MARINA TOWERS ASSOCIATES, L.P., etc., Plaintiff–Respondent, v. Edward Shanchien YU, Defendant–Appellant.

10335

Decided: November 14, 2019

Gische, J.P., Webber, Kern, Moulton, JJ. Catherine Yu, Brooklyn, for appellant. Kirschenbaum & Philips, P.C., Farmingdale (Ira R. Sitzer of counsel), for respondent.

Order, Supreme Court, New York County (Gerald Lebovits, J.), entered on or about November 26, 2018, which denied defendant's motion to compel discovery and for sanctions, and granted plaintiff's cross motion for summary judgment, unanimously affirmed, without costs.

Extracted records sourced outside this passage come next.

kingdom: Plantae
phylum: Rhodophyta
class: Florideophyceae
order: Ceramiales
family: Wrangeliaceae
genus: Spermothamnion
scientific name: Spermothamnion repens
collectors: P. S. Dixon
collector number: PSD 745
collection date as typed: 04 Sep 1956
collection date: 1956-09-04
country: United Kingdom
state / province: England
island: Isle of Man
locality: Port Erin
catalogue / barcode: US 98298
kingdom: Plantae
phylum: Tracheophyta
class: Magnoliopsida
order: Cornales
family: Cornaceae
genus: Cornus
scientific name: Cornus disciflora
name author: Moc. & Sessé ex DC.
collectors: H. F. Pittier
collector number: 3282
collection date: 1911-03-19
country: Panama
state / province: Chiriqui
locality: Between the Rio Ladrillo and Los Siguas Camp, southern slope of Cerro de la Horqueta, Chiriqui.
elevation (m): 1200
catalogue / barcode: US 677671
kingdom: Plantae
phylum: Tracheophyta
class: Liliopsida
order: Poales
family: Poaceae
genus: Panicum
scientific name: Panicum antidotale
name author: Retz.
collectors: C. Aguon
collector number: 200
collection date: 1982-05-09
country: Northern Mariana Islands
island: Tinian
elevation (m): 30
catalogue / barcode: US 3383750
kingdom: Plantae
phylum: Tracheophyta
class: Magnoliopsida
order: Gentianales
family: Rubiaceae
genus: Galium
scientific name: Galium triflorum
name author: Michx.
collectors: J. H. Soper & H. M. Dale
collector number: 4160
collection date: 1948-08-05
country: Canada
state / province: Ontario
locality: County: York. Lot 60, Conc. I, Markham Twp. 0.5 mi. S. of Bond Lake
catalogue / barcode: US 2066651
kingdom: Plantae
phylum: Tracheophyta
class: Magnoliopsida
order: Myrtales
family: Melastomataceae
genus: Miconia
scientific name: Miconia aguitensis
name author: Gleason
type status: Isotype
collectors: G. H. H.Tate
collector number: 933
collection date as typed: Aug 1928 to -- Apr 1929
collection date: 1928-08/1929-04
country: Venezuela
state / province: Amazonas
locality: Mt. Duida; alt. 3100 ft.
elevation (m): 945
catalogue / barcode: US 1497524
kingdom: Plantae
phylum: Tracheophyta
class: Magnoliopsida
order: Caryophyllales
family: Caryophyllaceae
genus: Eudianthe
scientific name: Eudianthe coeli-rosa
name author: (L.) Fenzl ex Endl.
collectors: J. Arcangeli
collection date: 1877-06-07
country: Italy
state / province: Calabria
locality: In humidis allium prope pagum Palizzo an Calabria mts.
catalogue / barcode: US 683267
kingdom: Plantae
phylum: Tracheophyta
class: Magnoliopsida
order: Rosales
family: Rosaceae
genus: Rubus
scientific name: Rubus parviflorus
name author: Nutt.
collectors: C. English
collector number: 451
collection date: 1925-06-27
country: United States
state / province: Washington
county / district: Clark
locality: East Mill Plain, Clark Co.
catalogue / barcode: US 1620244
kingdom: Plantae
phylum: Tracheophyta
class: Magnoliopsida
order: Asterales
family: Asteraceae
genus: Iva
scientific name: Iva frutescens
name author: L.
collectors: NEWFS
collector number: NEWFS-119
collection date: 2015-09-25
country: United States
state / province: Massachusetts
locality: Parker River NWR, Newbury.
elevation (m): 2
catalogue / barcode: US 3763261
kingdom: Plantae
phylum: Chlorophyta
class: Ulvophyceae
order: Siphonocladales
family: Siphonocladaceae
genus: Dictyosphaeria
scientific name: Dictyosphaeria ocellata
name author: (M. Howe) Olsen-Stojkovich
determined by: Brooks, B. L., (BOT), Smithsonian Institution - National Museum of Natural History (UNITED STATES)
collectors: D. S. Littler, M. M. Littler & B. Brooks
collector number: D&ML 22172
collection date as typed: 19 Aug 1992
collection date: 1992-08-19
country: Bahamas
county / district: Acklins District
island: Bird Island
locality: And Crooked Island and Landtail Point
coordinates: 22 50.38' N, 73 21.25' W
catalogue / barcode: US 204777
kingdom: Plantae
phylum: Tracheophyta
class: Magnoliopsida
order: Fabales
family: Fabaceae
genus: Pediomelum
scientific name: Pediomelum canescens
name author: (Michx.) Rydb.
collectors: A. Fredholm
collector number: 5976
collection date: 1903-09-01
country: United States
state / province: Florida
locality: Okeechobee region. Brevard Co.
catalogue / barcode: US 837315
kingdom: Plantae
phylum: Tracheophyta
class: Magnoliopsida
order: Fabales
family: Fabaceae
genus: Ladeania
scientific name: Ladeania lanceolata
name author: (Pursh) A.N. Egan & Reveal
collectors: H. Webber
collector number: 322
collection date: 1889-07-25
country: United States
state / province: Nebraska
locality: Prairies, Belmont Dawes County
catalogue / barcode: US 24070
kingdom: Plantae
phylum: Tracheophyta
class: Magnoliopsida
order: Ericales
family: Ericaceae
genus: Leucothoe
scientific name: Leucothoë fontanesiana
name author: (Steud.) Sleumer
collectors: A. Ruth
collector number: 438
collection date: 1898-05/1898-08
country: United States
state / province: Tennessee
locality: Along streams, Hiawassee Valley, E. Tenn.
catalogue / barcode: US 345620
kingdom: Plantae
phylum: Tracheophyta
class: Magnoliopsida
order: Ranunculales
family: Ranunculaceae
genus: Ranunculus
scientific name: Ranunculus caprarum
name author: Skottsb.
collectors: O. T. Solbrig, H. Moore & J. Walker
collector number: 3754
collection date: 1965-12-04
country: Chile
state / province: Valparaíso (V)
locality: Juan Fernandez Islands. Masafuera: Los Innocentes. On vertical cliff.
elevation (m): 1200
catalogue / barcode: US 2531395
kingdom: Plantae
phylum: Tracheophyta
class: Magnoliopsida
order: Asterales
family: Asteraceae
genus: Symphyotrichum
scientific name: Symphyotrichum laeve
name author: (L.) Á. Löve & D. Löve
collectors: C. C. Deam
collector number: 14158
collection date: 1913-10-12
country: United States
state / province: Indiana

The affidavit of the vice president of plaintiff's managing partner, which stated that the documents attached to his affidavit were kept in the ordinary course of plaintiff's business and explained that they were necessarily kept in connection with keeping track of charges and credits in that business, was sufficient to support their admissibility as business records (see CPLR 4518).

The assignment of the lease by the original tenant/sub-landlord to plaintiff, and the subsequent lease between tenant-sub-landlord plaintiff and landlord Battery Park City Authority, were sufficient to demonstrate that plaintiff was a successor and/or assignee to the original tenant/sub-landlord (see Flamingo LLC v. Wendy's Old Fashioned Hamburgers of New York, Inc., 2013 WL 416050 [S.D. N.Y. Feb 4, 2013]).  Because, by its terms, the guaranty of the sublease provided by defendant inured to the benefit of the original sub-landlord's successors and assignees, it inured to plaintiff's benefit.

In any event, plaintiff had already obtained two judgments for breach of the lease against the subtenant, in Civil Court.  Defendant, who had personally guaranteed the sublease, was bound by those determinations (see APF 286 Mad LLC v. Chittur & Assoc. P.C., 132 A.D.3d 610, 20 N.Y.S.3d 4 [1st Dept. 2015], lv dismissed 27 N.Y.3d 952, 29 N.Y.S.3d 913, 49 N.E.3d 1207 [2016]).